- Job item
Each line of the listing that contains "Familiei" should be found and copied.

- Records to use
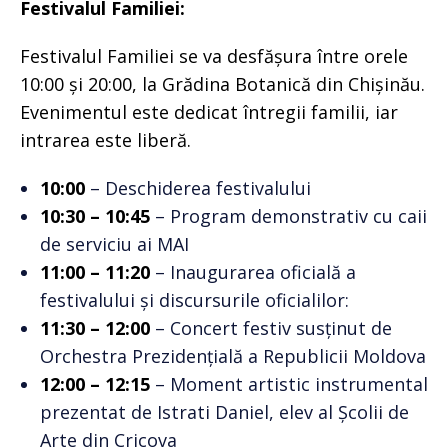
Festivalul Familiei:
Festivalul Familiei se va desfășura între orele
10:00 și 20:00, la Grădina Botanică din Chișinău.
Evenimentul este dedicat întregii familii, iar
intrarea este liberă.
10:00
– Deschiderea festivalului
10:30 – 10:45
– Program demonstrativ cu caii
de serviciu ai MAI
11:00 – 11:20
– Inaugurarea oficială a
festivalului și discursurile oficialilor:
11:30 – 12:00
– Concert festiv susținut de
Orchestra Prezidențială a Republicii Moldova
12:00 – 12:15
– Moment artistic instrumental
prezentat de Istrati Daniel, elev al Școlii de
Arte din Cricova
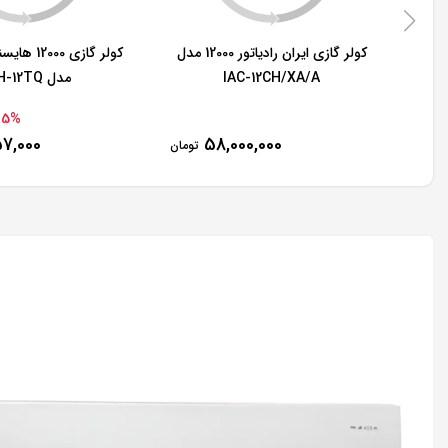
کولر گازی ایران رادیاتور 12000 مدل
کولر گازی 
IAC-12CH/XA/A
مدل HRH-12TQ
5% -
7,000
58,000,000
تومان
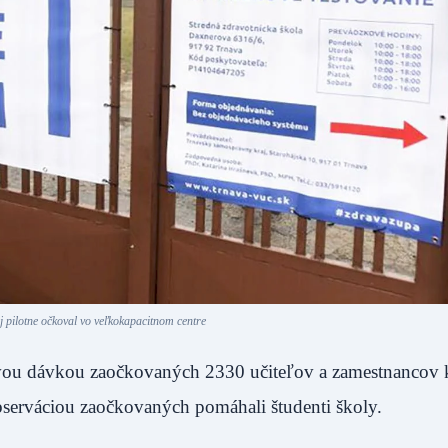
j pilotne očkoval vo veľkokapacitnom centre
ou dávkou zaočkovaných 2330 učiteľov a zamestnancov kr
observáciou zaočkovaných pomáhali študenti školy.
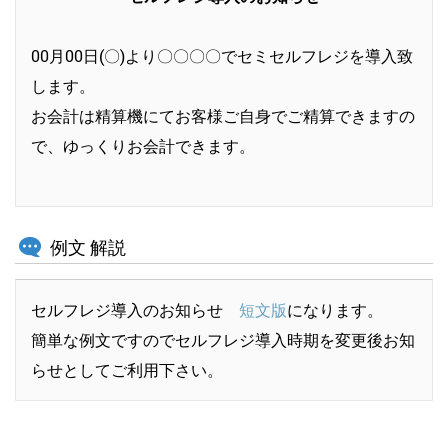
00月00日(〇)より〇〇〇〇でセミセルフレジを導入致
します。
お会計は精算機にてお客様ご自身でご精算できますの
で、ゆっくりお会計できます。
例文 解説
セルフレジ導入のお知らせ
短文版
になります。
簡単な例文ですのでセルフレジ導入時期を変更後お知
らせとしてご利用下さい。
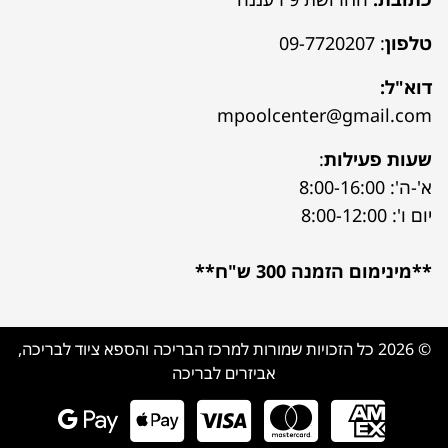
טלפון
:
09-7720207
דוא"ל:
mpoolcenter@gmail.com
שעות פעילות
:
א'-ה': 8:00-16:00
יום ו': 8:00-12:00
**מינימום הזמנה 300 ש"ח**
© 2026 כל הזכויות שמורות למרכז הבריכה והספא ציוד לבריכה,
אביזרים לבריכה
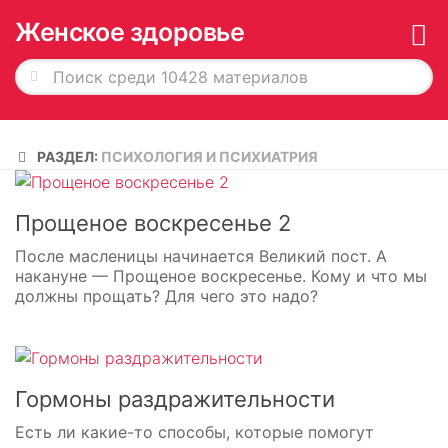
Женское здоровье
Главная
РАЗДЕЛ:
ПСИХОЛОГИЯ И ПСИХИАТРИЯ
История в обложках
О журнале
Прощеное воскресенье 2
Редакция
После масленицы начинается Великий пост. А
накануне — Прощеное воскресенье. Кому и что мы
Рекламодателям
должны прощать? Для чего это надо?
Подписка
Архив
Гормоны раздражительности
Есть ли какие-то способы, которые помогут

---

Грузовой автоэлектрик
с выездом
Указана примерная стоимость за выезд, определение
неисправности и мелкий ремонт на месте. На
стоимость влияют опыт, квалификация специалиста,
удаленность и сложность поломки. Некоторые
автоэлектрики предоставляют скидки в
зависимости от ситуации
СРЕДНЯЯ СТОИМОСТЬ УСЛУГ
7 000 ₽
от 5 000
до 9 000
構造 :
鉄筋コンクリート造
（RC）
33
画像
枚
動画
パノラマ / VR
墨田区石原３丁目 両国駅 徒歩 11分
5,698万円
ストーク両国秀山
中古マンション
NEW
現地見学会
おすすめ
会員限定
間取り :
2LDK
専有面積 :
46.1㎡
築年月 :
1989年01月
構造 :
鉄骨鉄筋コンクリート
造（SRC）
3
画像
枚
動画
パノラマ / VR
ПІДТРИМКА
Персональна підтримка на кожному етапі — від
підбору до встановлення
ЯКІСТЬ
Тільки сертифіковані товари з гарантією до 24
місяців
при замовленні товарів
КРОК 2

- Response
Festivalul Familiei:
Festivalul Familiei se va desfășura între orele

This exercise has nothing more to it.